Unfortunately, the once powerful cyclone has been diminished and is now a weak but still powerful and very severe cyclonic storm. The cyclone is currently lingering 380 kilometers south of the city of Karachi as it travels in a northwesterly direction, casting a foreboding shadow over the area. The authorities have determined that it is imperative to halt all fishing operations in order to combat this immediate threat, mobilize diligent rescue personnel, and implement thorough evacuation plans in order to protect the lives of those who are most vulnerable.

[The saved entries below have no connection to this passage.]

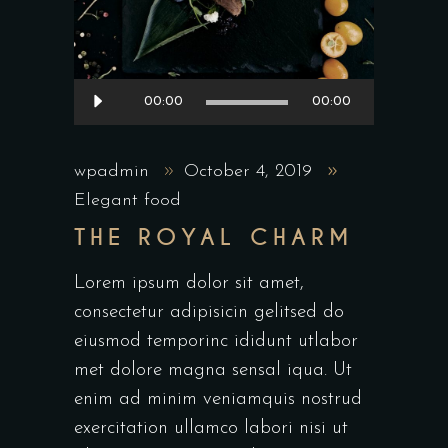
Audio
00:00
00:00
Player
wpadmin
October 4, 2019
Elegant food
THE ROYAL CHARM
Lorem ipsum dolor sit amet,
consectetur adipisicin gelitsed do
eiusmod temporinc ididunt utlabor
met dolore magna sensal iqua. Ut
enim ad minim veniamquis nostrud
exercitation ullamco labori nisi ut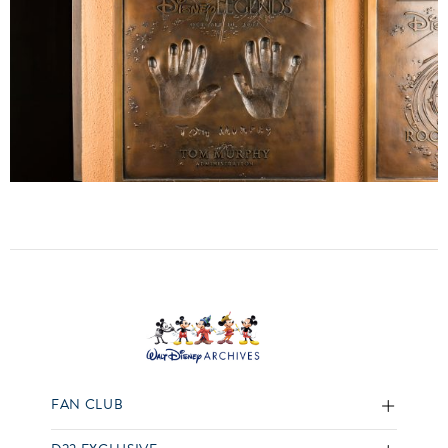
FAN CLUB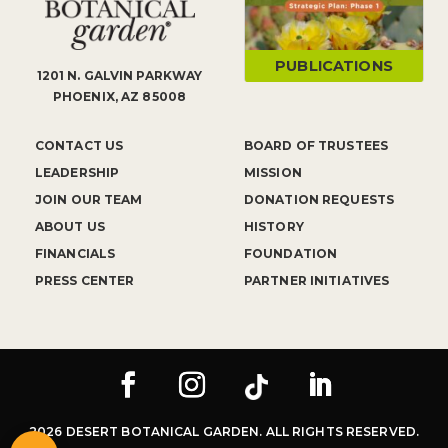
PUBLICATIONS
1201 N. GALVIN PARKWAY
PHOENIX, AZ 85008
CONTACT US
BOARD OF TRUSTEES
LEADERSHIP
MISSION
JOIN OUR TEAM
DONATION REQUESTS
ABOUT US
HISTORY
FINANCIALS
FOUNDATION
PRESS CENTER
PARTNER INITIATIVES
2026 DESERT BOTANICAL GARDEN. ALL RIGHTS RESERVED.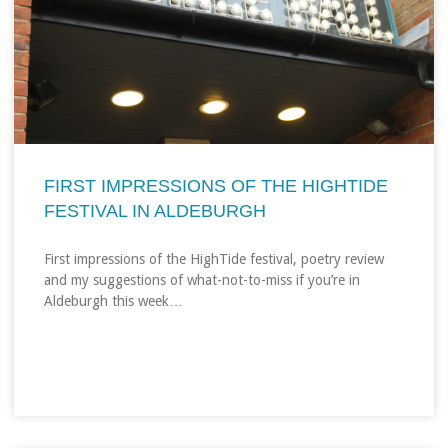
FIRST IMPRESSIONS OF THE HIGHTIDE
FESTIVAL IN ALDEBURGH
First impressions of the HighTide festival, poetry review
and my suggestions of what-not-to-miss if you’re in
Aldeburgh this week…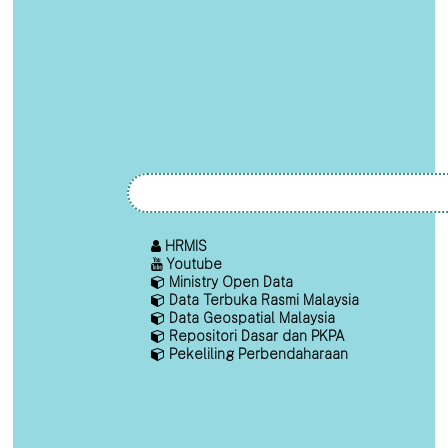
HRMIS
Youtube
Ministry Open Data
Data Terbuka Rasmi Malaysia
Data Geospatial Malaysia
Repositori Dasar dan PKPA
Pekeliling Perbendaharaan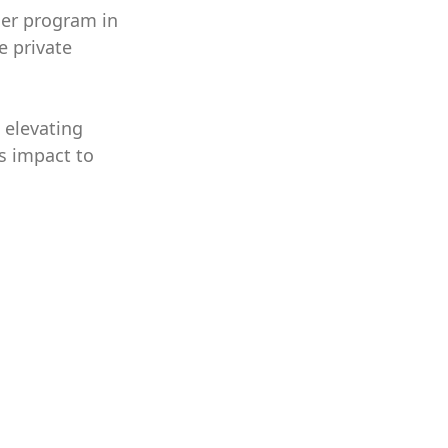
cer program in
e private
 elevating
s impact to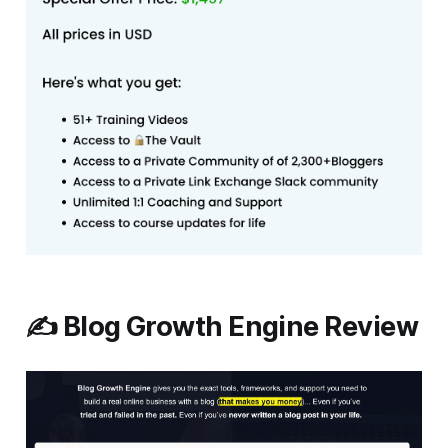
✍️ Blog Growth Engine Review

Unlike a fearsome sea breeze, the South Asian monsoon gracefully rises from the depths of the Indian Ocean, carrying the gift of moisture as it sweeps north, enveloping Pakistan, India, and Bangladesh in its seasonal embrace. But the complexities of a changing climate are deeply ingrained in the fabric of this monsoon phenomenon. The atmosphere, like a voracious sponge, imbues itself with an ever-increasing capacity to accommodate moisture with each small increase in temperature.

These climatic extremes, which are by nature erratic, can appear at any time and choose to strike the area all at once or repeatedly, wreaking havoc on unfortunate locals.

An amalgam of common ingredients, symbolic of an unforgiving warming world, works maliciously to ruin Pakistan’s already vulnerable lands. Extreme weather events with unbridled ferocity, birthing air that is heavily laden with moisture, glaciers that are succumbing to a relentless thaw, communities that are perilously perched on the edge of danger, and the unstoppable specter of poverty hanging over everything. Such is the mixture that spins the thread of fate, bestowing upon Pakistan the ruthless deluge of unrelenting rain and catastrophic floods.